Picture yourself on a couch in the lobby of the Whitney after the kick-ass, so-urgently-political Biennial, and you’re trying to find a place to have a nice (not stand-up-in-a-stall-at-Chelsea-Market) lunch and Yelp is no help as you back-and-forth on restos you both like but have been to way too often. And then it comes upon you that Cookshop gets so much Twitter love and is just a High Line walk away. The last time I was there was with another professional eater, and I suspect her ears are still ringing from our brunch. But my consort and I landed right before 2 on a Wednesday and got a table for four in the back where we could sit side by side and not yell even a little bit. An hour later we walked out pretty much wanting to RT everyone who touts the hell out of the joint. We split an order of tempura-fried squid that transported me back to my best meal in Torino last summer, at a seafood resto in the great open-air market, where I had the perfect combination of fresh seafood and precise cooking. The little, light, just-salty-enough rings were laid over lemon aioli, so we got to dunk when you needed to, after appreciating the freshness and the frying. Bob’s lamb sausage sandwich was also world-class if messy, with the not-gamy-at-all meat stuffed into a bun between black olive aioli and pickled cucumber slices and teamed with faultless French fries. My asparagus “casserole,” though, was just what i deserved for ordering for $15 what I could have done at home for a coupla bucks: blanket a few spears with a sludge of melted cheeses. Coffee, though, was outstanding. Rosé? Ditto. WIGB? Not at crunch time, but absolutely. 

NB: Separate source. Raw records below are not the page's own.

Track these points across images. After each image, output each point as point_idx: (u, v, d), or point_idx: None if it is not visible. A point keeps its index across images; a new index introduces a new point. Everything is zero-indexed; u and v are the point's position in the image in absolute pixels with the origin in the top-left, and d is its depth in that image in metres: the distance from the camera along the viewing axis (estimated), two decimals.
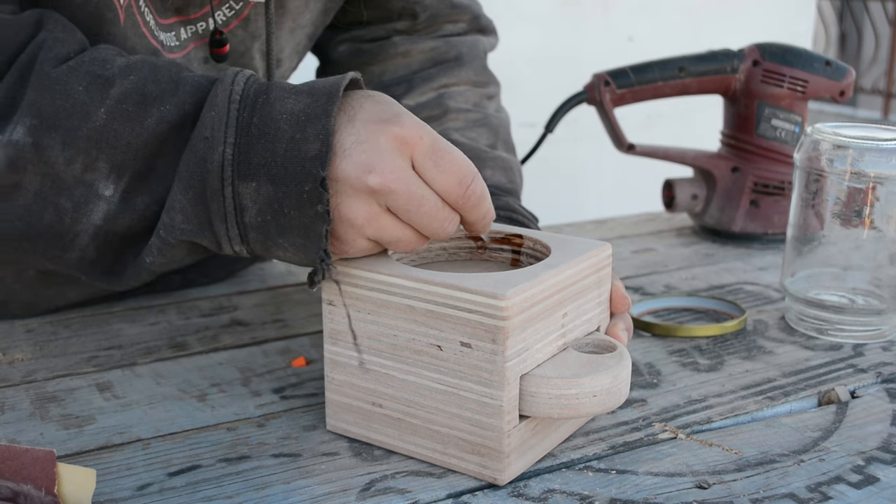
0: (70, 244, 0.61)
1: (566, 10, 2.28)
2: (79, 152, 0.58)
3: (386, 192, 0.55)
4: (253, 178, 0.56)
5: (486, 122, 0.88)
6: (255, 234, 0.58)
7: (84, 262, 0.63)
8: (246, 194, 0.57)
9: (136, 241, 0.62)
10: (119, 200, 0.60)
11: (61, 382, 0.71)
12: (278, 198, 0.56)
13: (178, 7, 0.73)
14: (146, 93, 0.59)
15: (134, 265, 0.63)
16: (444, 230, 0.58)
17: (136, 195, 0.60)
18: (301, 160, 0.55)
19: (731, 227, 1.08)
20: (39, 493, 0.49)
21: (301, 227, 0.56)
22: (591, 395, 0.56)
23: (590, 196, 2.38)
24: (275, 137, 0.56)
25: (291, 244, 0.58)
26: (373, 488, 0.56)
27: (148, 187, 0.59)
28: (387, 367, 0.58)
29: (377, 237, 0.57)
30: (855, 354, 0.76)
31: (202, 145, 0.57)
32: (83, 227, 0.60)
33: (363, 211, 0.56)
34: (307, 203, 0.55)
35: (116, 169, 0.59)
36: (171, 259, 0.62)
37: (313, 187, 0.55)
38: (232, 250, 0.60)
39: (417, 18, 0.90)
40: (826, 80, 1.06)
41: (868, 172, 0.78)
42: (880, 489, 0.56)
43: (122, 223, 0.60)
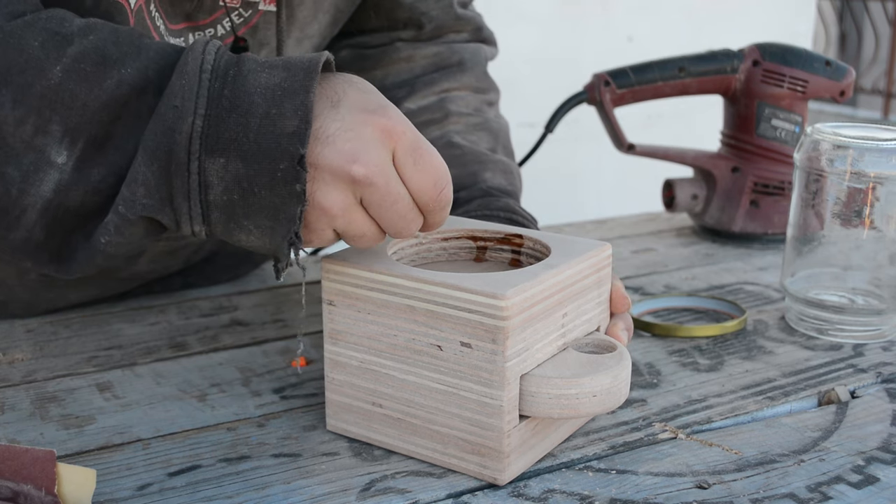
0: (16, 222, 0.57)
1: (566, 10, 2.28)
2: (30, 111, 0.54)
3: (366, 184, 0.54)
4: (221, 154, 0.53)
5: (487, 127, 0.89)
6: (217, 214, 0.55)
7: (30, 243, 0.58)
8: (212, 171, 0.54)
9: (88, 219, 0.57)
10: (72, 169, 0.55)
11: (61, 382, 0.71)
12: (248, 175, 0.53)
13: (187, 13, 0.73)
14: (106, 54, 0.55)
15: (86, 248, 0.58)
16: (408, 230, 0.57)
17: (90, 165, 0.55)
18: (276, 136, 0.53)
19: (731, 227, 1.08)
20: (39, 493, 0.49)
21: (271, 207, 0.54)
22: (591, 395, 0.56)
23: (590, 196, 2.38)
24: (248, 112, 0.53)
25: (257, 226, 0.55)
26: (373, 488, 0.56)
27: (104, 157, 0.55)
28: (387, 367, 0.58)
29: (344, 230, 0.56)
30: (855, 354, 0.76)
31: (171, 114, 0.53)
32: (31, 200, 0.55)
33: (339, 200, 0.54)
34: (281, 182, 0.53)
35: (70, 133, 0.55)
36: (128, 239, 0.57)
37: (289, 166, 0.52)
38: (191, 230, 0.56)
39: (423, 29, 0.91)
40: (826, 80, 1.06)
41: (868, 172, 0.78)
42: (880, 489, 0.56)
43: (75, 196, 0.56)
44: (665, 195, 1.12)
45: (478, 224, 0.68)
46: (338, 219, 0.55)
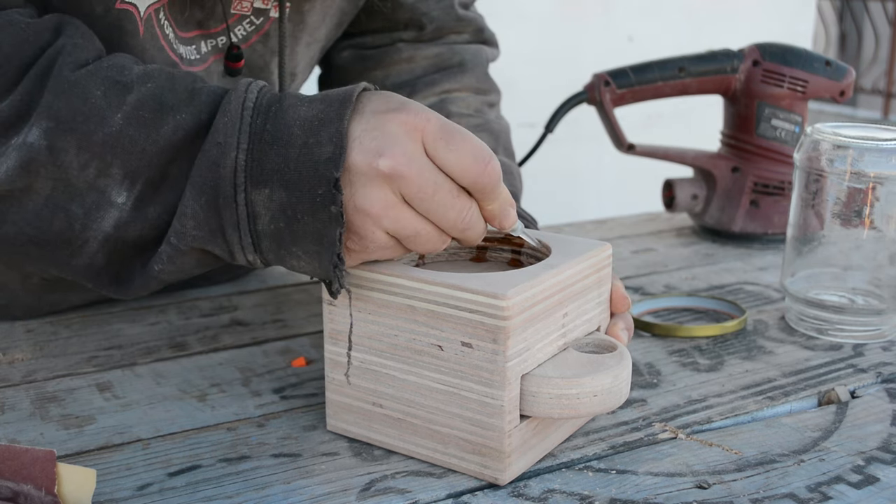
0: (79, 251, 0.60)
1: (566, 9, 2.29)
2: (93, 157, 0.58)
3: (397, 176, 0.54)
4: (266, 185, 0.56)
5: (488, 128, 0.89)
6: (268, 243, 0.57)
7: (92, 269, 0.62)
8: (259, 201, 0.56)
9: (145, 250, 0.61)
10: (131, 208, 0.59)
11: (61, 382, 0.71)
12: (291, 203, 0.55)
13: (198, 20, 0.73)
14: (163, 101, 0.58)
15: (142, 274, 0.62)
16: (462, 220, 0.56)
17: (148, 203, 0.59)
18: (314, 163, 0.54)
19: (731, 227, 1.08)
20: (39, 493, 0.49)
21: (314, 232, 0.55)
22: (591, 394, 0.56)
23: (590, 196, 2.38)
24: (288, 143, 0.55)
25: (305, 252, 0.56)
26: (373, 488, 0.56)
27: (161, 196, 0.59)
28: (387, 367, 0.58)
29: (395, 230, 0.56)
30: (855, 354, 0.76)
31: (215, 151, 0.56)
32: (93, 233, 0.59)
33: (378, 199, 0.55)
34: (321, 206, 0.54)
35: (130, 175, 0.58)
36: (180, 268, 0.61)
37: (327, 190, 0.54)
38: (245, 259, 0.59)
39: (423, 30, 0.91)
40: (826, 80, 1.06)
41: (868, 172, 0.78)
42: (880, 489, 0.56)
43: (133, 231, 0.59)
44: (665, 195, 1.12)
45: None
46: (382, 219, 0.55)
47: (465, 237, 0.58)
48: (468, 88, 0.91)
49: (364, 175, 0.55)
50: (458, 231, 0.57)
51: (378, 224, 0.55)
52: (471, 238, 0.58)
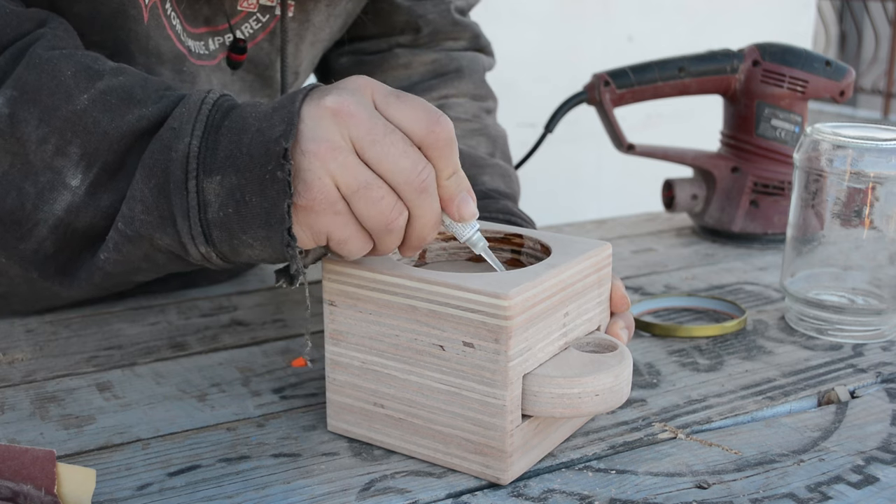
0: (28, 234, 0.60)
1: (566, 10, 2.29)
2: (53, 132, 0.57)
3: (346, 114, 0.52)
4: (218, 172, 0.55)
5: (485, 132, 0.89)
6: (218, 233, 0.56)
7: (39, 255, 0.61)
8: (210, 189, 0.55)
9: (94, 241, 0.60)
10: (84, 193, 0.58)
11: (61, 382, 0.71)
12: (241, 185, 0.54)
13: (206, 17, 0.73)
14: (132, 94, 0.58)
15: (89, 265, 0.61)
16: (418, 175, 0.53)
17: (102, 190, 0.58)
18: (265, 143, 0.53)
19: (731, 227, 1.08)
20: (39, 493, 0.49)
21: (263, 213, 0.54)
22: (593, 394, 0.56)
23: (590, 196, 2.38)
24: (241, 130, 0.55)
25: (255, 238, 0.55)
26: (372, 488, 0.56)
27: (115, 184, 0.58)
28: (388, 368, 0.58)
29: (344, 181, 0.53)
30: (855, 354, 0.76)
31: (168, 135, 0.56)
32: (44, 216, 0.59)
33: (325, 138, 0.52)
34: (269, 183, 0.53)
35: (87, 157, 0.57)
36: (126, 257, 0.59)
37: (276, 164, 0.53)
38: (198, 252, 0.57)
39: (420, 32, 0.91)
40: (826, 80, 1.06)
41: (868, 172, 0.78)
42: (880, 489, 0.56)
43: (84, 219, 0.59)
44: (665, 195, 1.12)
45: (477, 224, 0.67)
46: (329, 161, 0.52)
47: (420, 213, 0.55)
48: (466, 94, 0.91)
49: (311, 118, 0.53)
50: (414, 191, 0.53)
51: (325, 167, 0.52)
52: (426, 224, 0.55)
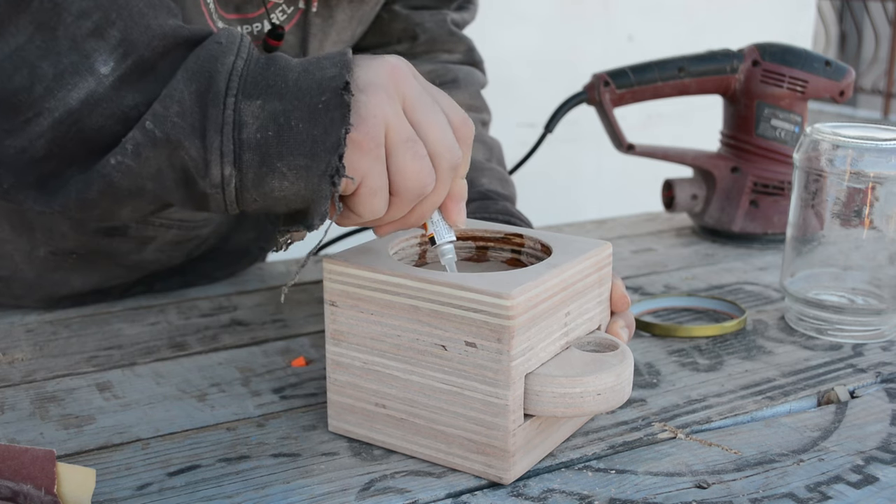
0: (22, 126, 0.52)
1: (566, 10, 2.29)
2: (98, 7, 0.52)
3: (401, 74, 0.54)
4: (258, 97, 0.52)
5: (482, 139, 0.91)
6: (250, 155, 0.52)
7: (24, 156, 0.53)
8: (248, 111, 0.52)
9: (94, 153, 0.53)
10: (110, 85, 0.52)
11: (61, 382, 0.71)
12: (286, 110, 0.52)
13: (237, 4, 0.73)
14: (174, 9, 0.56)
15: (83, 179, 0.53)
16: (455, 152, 0.55)
17: (128, 87, 0.53)
18: (317, 80, 0.53)
19: (731, 227, 1.08)
20: (39, 492, 0.49)
21: (308, 141, 0.52)
22: (595, 393, 0.56)
23: (590, 196, 2.38)
24: (285, 68, 0.53)
25: (291, 168, 0.52)
26: (372, 488, 0.56)
27: (143, 85, 0.53)
28: (390, 368, 0.58)
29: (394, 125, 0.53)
30: (854, 354, 0.76)
31: (215, 48, 0.53)
32: (53, 104, 0.52)
33: (381, 85, 0.53)
34: (322, 112, 0.52)
35: (125, 45, 0.52)
36: (140, 167, 0.53)
37: (333, 95, 0.52)
38: (219, 174, 0.53)
39: (417, 40, 0.92)
40: (826, 80, 1.06)
41: (867, 172, 0.78)
42: (880, 489, 0.56)
43: (99, 115, 0.52)
44: (665, 195, 1.12)
45: (478, 224, 0.68)
46: (385, 104, 0.53)
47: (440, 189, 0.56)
48: (462, 105, 0.92)
49: (367, 68, 0.54)
50: (448, 165, 0.55)
51: (381, 108, 0.53)
52: (435, 202, 0.57)
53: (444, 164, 0.55)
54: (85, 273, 0.86)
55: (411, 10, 0.93)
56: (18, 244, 0.82)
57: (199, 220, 0.89)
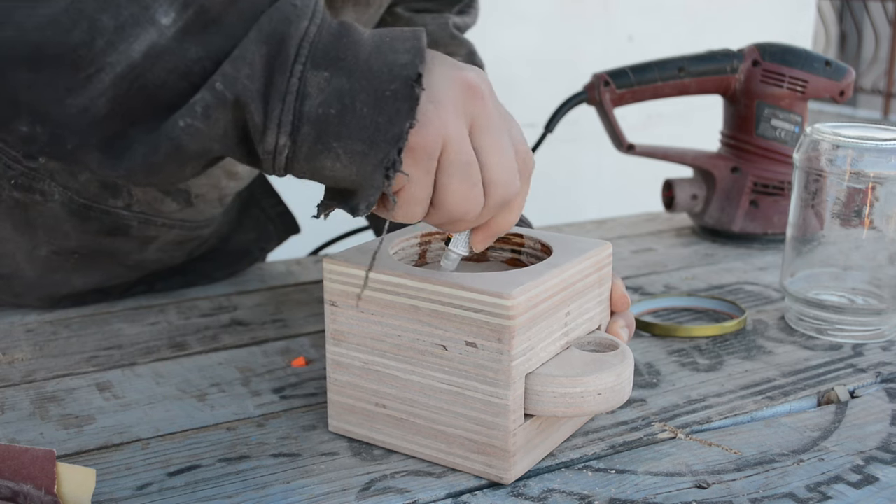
0: (83, 84, 0.49)
1: (566, 10, 2.29)
2: None
3: (477, 94, 0.52)
4: (326, 69, 0.50)
5: None
6: (308, 129, 0.50)
7: (86, 117, 0.50)
8: (313, 82, 0.50)
9: (156, 110, 0.51)
10: (172, 36, 0.49)
11: (61, 382, 0.71)
12: (352, 91, 0.50)
13: None
14: None
15: (149, 140, 0.51)
16: (513, 186, 0.54)
17: (191, 39, 0.50)
18: (389, 64, 0.50)
19: (731, 227, 1.08)
20: (39, 492, 0.49)
21: (371, 128, 0.50)
22: (595, 393, 0.56)
23: (590, 196, 2.38)
24: (357, 42, 0.51)
25: (347, 151, 0.51)
26: (372, 488, 0.56)
27: (206, 37, 0.50)
28: (390, 368, 0.58)
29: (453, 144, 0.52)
30: (854, 354, 0.76)
31: (290, 10, 0.50)
32: (115, 58, 0.49)
33: (451, 99, 0.52)
34: (389, 100, 0.50)
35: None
36: (210, 129, 0.51)
37: (402, 85, 0.50)
38: (273, 143, 0.51)
39: None
40: (826, 80, 1.06)
41: (867, 172, 0.78)
42: (880, 489, 0.56)
43: (162, 69, 0.50)
44: (665, 195, 1.12)
45: None
46: (450, 120, 0.52)
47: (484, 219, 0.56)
48: None
49: (442, 76, 0.52)
50: (500, 198, 0.54)
51: (444, 121, 0.51)
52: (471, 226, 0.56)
53: (496, 194, 0.54)
54: (86, 273, 0.86)
55: (413, 13, 0.93)
56: (20, 243, 0.82)
57: (201, 220, 0.89)
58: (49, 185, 0.79)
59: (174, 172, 0.53)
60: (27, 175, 0.77)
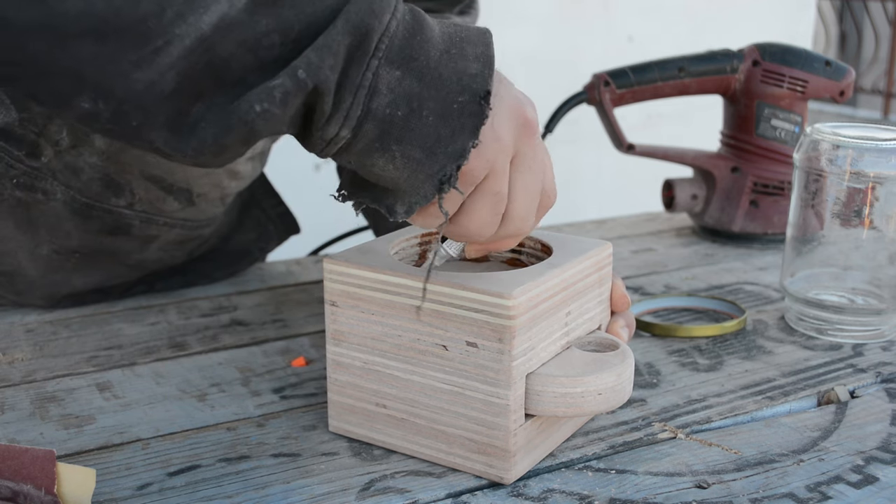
0: (151, 57, 0.46)
1: (566, 10, 2.29)
2: None
3: (529, 133, 0.53)
4: (399, 67, 0.49)
5: None
6: (371, 126, 0.49)
7: (153, 92, 0.47)
8: (385, 79, 0.49)
9: (222, 86, 0.48)
10: (243, 7, 0.47)
11: (61, 382, 0.71)
12: (422, 96, 0.50)
13: None
14: None
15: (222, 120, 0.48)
16: (527, 226, 0.56)
17: (262, 11, 0.47)
18: (458, 72, 0.50)
19: (731, 227, 1.08)
20: (39, 492, 0.49)
21: (433, 137, 0.50)
22: (596, 393, 0.56)
23: (590, 196, 2.38)
24: (429, 41, 0.50)
25: (405, 156, 0.50)
26: (372, 488, 0.56)
27: (277, 10, 0.48)
28: (391, 368, 0.58)
29: (494, 177, 0.53)
30: (854, 354, 0.76)
31: (377, 2, 0.49)
32: (184, 30, 0.46)
33: (510, 135, 0.52)
34: (457, 113, 0.50)
35: None
36: (283, 115, 0.49)
37: (470, 100, 0.50)
38: (334, 133, 0.50)
39: None
40: (826, 80, 1.06)
41: (867, 172, 0.78)
42: (880, 489, 0.56)
43: (232, 41, 0.47)
44: (665, 195, 1.12)
45: None
46: (498, 153, 0.52)
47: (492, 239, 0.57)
48: None
49: (510, 109, 0.52)
50: (514, 233, 0.56)
51: (489, 153, 0.51)
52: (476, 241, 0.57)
53: (511, 227, 0.56)
54: (87, 272, 0.86)
55: None
56: (22, 242, 0.82)
57: (203, 219, 0.89)
58: (51, 184, 0.79)
59: (238, 151, 0.51)
60: (29, 174, 0.77)
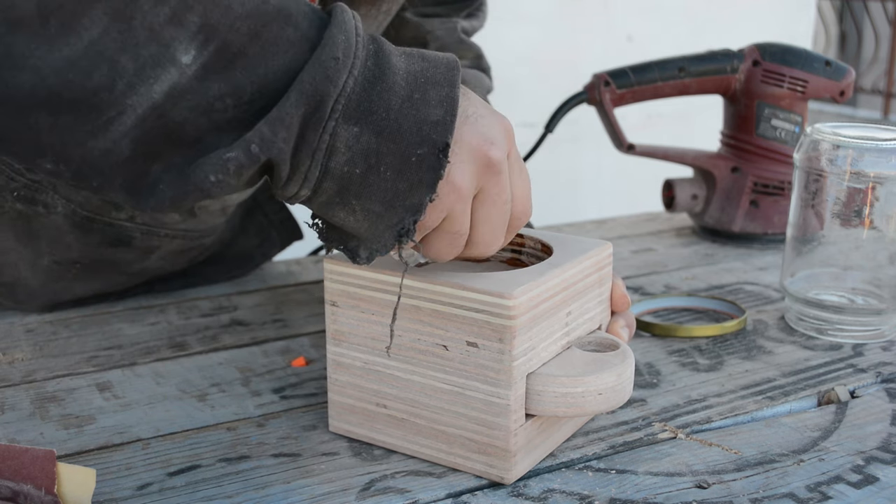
0: (106, 127, 0.48)
1: (566, 10, 2.28)
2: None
3: (496, 171, 0.53)
4: (357, 123, 0.50)
5: None
6: (329, 184, 0.51)
7: (109, 159, 0.49)
8: (342, 137, 0.50)
9: (177, 147, 0.49)
10: (193, 74, 0.48)
11: (61, 382, 0.71)
12: (379, 152, 0.50)
13: None
14: None
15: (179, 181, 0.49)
16: (496, 240, 0.56)
17: (213, 77, 0.48)
18: (419, 122, 0.50)
19: (731, 227, 1.08)
20: (39, 492, 0.49)
21: (390, 192, 0.51)
22: (596, 392, 0.56)
23: (590, 196, 2.38)
24: (390, 89, 0.50)
25: (364, 210, 0.51)
26: (372, 488, 0.56)
27: (229, 73, 0.48)
28: (391, 368, 0.58)
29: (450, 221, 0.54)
30: (855, 354, 0.76)
31: (332, 65, 0.49)
32: (136, 100, 0.47)
33: (468, 182, 0.52)
34: (414, 167, 0.50)
35: (206, 30, 0.47)
36: (237, 184, 0.50)
37: (429, 152, 0.50)
38: (294, 191, 0.51)
39: (427, 47, 0.92)
40: (826, 80, 1.06)
41: (868, 172, 0.78)
42: (880, 489, 0.56)
43: (184, 107, 0.48)
44: (665, 195, 1.12)
45: None
46: (456, 202, 0.52)
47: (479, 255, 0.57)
48: None
49: (471, 153, 0.52)
50: (482, 245, 0.56)
51: (456, 203, 0.52)
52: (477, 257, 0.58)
53: (474, 252, 0.56)
54: (87, 281, 0.86)
55: (422, 17, 0.93)
56: (23, 253, 0.81)
57: (204, 229, 0.89)
58: (52, 197, 0.79)
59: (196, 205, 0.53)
60: (30, 187, 0.77)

“A chain?” “No, it’s one chef with 3 restos.”

When it comes to getting motivated to write about a consistently great experience, the fourth time is apparently the charm. We just ate at a Fonda again and came away, once again, as amazed by the service as the food. It might be a little worrisome that we feel compelled to order the same dishes at both the Park Slope and the Chelsea locations, but if you tasted ‘em you’d know why. They are consistently great. Start with the guacamole, which is served not just with chips but with warm fresh corn tortillas and a little ramekin of chipotle(?) sauce. Order the outstanding queso fundido with chorizo, which also comes with warm tortillas and a little ramekin, this time of salsa verde. Get the crab croquettes, three to an order, perched atop different sauces (and sometimes over-dusted with chile flakes). Get the zarape de pato, tender chunks of duck layered in more fresh corn tortillas with a creamy roasted tomato-habanero sauce. Get the taquitos, especially the ones with crisp pork belly. Get the refried beans with queso fresco and avocado. Get a classic margarita. Maybe two. You could order a main course, but the food communicates so clearly in small bites that you could almost be eating Chinese. You’ll walk, not waddle, away feeling so pleased.

Note: On our latest visit, we tried a flan, one made with cajeta. Suffice it to say I grew up in a Mexican neighborhood and will never believe desserts are part of the program. Except for pumpkin empanadas, which of course are not a cena-ender. 

Note 2: We called last minute for a reservation for our last foray, in Brooklyn, and they fit us in. And when they asked for our six-top back after we’d paid but were lingering to shoot the breeze with friends we see too seldom, they offered to move us to the bar, shots on the house. WIGB? Anytime, any location. Even though brunch is deafening.